EU-Kommission will nationale Parlamente nicht bei CETA abstimmen lassen

Die EU-Kommission erklärt überraschend, dass das Handelsabkommen CETA kein gemischtes Abkommen ist. Aus diesem Grund sei die Mitwirkung der nationalen Parlamente nicht zulässig. Es könnte in diesem Punkt einen veritablen Konflikt mit einigen Staaten geben.

Die EU-Kommission will keine Beteiligung nationaler Parlamente bei der Verabschiedung des Freihandelsabkommens CETA mit Kanada zulassen. Kommissionspräsident Jean-Claude Juncker sagte vor den Staats- und Regierungschefs beim EU-Gipfel am Dienstag in Brüssel, die Bestimmungen des Abkommens fielen allein in EU-Kompetenz, wie die Nachrichtenagentur AFP aus EU-Kreisen erfuhr. Dies will die Kommission kommende Woche offiziell erklären.

CETA sieht laut EU-Kommission die Abschaffung von 99 Prozent aller Zölle vor. Allein für die EU-Ausfuhr bei Industrieerzeugnissen bedeutet dies der Behörde zufolge Einsparungen von jährlich etwa 470 Millionen Euro.

Eine Reihe von Mitgliedstaaten fordert, dass die nationalen Parlamente CETA zustimmen müssen. Auch Bundeswirtschaftsminister Sigmar Gabriel (SPD) verlangt dies. Aus ihrer Sicht ist CETA ein sogenanntes gemischtes Handelsabkommen, das nicht allein in der EU-Kompetenz liegt. Die Mitgliedstaaten könnten dies nach einem gegenteiligen Kommissionsbeschluss aber nur einstimmig ändern.

Der Vorstoß kommt überraschend. Schon seit Wochen wird ein juristisches Gutachten des Rats erwartet, das angeblich zum Ergebnis kommen soll, dass es sich bei CETA sehr wohl um ein gemischtes Abkommen handelt.

Juncker hatte in der Sitzung der Regierungschefs nach Teilnehmerangaben angekündigt, er werde kommende Woche vorschlagen, dass Ceta nur vom EU-Parlament ratifiziert zu lassen. „Wenn wir EU-Abkommen aus politischen Gründen zur gemischten Zuständigkeit erklären, ist das ein Rezept zur Lähmung der EU“, warnte er. „Unsere Glaubwürdigkeit steht auf dem Spiel, überhaupt noch Handelsabkommen verhandeln zu können.“ In der EU hat die Kommission und damit die europäische Ebene die Zuständigkeit für den Bereich Handel, sie liegt nicht bei den Nationalstaaten

Die Kommission befürchtet offenbar, dass CETA vor dem Hintergrund der kontroversen Debatte über das Handelsabkommen TTIP mit den USA auf nationaler Ebene blockiert wird. Ein hochrangiger Kommissionsvertreter sagte wenige Tage nach dem Brexit-Referendum in Großbritannien, wenn das Abkommen durch 70 nationale und regionale Parlamente und voraussichtlich auch mehrere Volksentscheide müsse, drohe das Scheitern.
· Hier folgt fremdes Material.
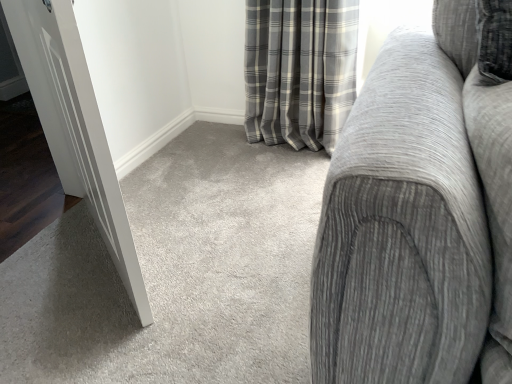
Measure the distance between point [345,172] and camera.

Point [345,172] is 22.13 inches from camera.

Describe the element at coordinates (419, 216) in the screenshot. I see `gray fabric couch at right` at that location.

The height and width of the screenshot is (384, 512). Identify the location of gray fabric couch at right. (419, 216).

What do you see at coordinates (75, 126) in the screenshot? I see `white glossy door at left` at bounding box center [75, 126].

Where is `white glossy door at left`? This screenshot has height=384, width=512. white glossy door at left is located at coordinates (75, 126).

The width and height of the screenshot is (512, 384). Identify the location of gray fabric couch at right. (419, 216).

Considering the relative positions of gray fabric couch at right and white glossy door at left in the image provided, is gray fabric couch at right to the left or to the right of white glossy door at left?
Ein Staatenvertreter verwies am Dienstag allerdings darauf, dass es schon gemischte Handelsabkommen gibt, die noch nicht auf nationaler Ebene ratifiziert sind, aber ganz oder in weiten Teilen vorläufig in Kraft gesetzt wurden. Bei einem gemischten Abkommen würden die Parlamente auch nur über die Teile entscheiden, die von Kommission und Mitgliedstaaten als in die nationale Kompetenz fallend definiert wurden.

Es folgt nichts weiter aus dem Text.